Sometimes you ship a regression so severe it's almost impressive. That's what happened with v4.0 of our retrieval system: 0% recall across every test query. Zero. Not "slightly worse than expected"—completely broken.
The Problem: TDD Simulation as Truth-Teller
We caught this through Phase 0 simulation testing—running real queries against the system and measuring what came back. The results were unambiguous: nothing worked. Every query that should have returned relevant context returned nothing useful. Strug Recall, the memory browser that powers agent intelligence, was effectively blind.
This is the kind of regression that doesn't show up in unit tests. Each component worked in isolation. The failure emerged only when the full retrieval pipeline ran end-to-end. That's why we build simulations: to catch systemic failures that slip through component-level testing.
Three Root Causes
Root cause analysis identified three independent failures, each sufficient to break retrieval on its own:
1. Memory retrieval logic failed to properly filter and rank results by relevance score, returning empty result sets even when relevant entries existed.
2. Embedding similarity calculation had a dimension mismatch between query and stored embeddings, causing silent failures in vector comparison.
3. Agent core invocation logic didn't properly pass retrieval context through to downstream reasoning steps, even when retrieval succeeded.
Each issue lived in a different layer of the stack: data access, vector math, and orchestration. That's why the simulation failure was total—every path to successful retrieval was blocked.
The Fix
We addressed all three issues in a single commit (49201e6). The memory module now correctly filters and sorts results. Embedding dimensions are validated and normalized. The agent core properly threads retrieval context through its execution flow.
Cross-compatibility simulation tests now pass, confirming that the retrieval pipeline works end-to-end. We've expanded the simulation suite to include more edge cases and failure modes, so regressions of this magnitude shouldn't slip through again.
What's Next
This fix restores baseline functionality, but we're not stopping there. We're adding continuous simulation testing to our CI pipeline so every commit runs against the full suite of retrieval scenarios. If recall drops below threshold, the build fails.

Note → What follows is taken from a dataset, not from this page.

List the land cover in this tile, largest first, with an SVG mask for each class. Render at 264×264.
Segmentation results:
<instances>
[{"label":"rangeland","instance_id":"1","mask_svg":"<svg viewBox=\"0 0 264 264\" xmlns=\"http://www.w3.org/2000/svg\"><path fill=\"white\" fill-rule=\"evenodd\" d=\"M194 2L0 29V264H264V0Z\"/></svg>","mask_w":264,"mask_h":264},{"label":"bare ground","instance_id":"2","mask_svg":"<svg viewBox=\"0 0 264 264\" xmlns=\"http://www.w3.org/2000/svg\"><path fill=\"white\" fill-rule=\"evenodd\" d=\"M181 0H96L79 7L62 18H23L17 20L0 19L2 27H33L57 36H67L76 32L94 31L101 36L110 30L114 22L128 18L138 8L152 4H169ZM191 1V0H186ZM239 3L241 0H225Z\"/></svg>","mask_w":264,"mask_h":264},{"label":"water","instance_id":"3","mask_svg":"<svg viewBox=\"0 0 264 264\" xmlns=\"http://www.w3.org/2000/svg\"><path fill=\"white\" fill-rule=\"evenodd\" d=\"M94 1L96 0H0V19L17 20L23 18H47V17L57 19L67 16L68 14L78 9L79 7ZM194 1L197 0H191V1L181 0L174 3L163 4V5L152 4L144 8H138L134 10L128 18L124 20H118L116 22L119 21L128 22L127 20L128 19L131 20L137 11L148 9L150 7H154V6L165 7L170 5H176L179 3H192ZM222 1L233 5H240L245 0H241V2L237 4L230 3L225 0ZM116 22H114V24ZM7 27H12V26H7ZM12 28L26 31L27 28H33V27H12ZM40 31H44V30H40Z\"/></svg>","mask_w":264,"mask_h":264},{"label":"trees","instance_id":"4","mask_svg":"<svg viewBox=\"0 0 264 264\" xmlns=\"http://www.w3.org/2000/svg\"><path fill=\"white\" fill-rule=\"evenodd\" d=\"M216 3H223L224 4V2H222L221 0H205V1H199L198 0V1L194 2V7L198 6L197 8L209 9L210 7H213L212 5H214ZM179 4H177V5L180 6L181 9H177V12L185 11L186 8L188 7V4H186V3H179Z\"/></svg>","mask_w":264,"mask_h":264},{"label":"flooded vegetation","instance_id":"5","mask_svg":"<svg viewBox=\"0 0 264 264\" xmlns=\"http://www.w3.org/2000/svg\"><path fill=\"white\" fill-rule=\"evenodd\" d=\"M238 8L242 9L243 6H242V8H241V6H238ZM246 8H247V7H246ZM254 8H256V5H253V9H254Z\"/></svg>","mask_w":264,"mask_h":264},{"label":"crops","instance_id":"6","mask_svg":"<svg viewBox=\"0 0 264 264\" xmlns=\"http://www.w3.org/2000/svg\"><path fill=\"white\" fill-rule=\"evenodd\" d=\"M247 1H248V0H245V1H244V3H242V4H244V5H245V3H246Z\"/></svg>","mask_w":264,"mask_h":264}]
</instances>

We're also instrumenting Strug Recall with observability so we can track retrieval quality in production. Metrics on recall rate, latency, and result relevance will surface in Strug Central, giving us real-time visibility into memory system health.
Regressions like this are expensive—not just in engineering time, but in lost agent capability. Memory is foundational. When it breaks, everything downstream suffers. The fix is in. The guardrails are going up. And we're building in public, breakage and all.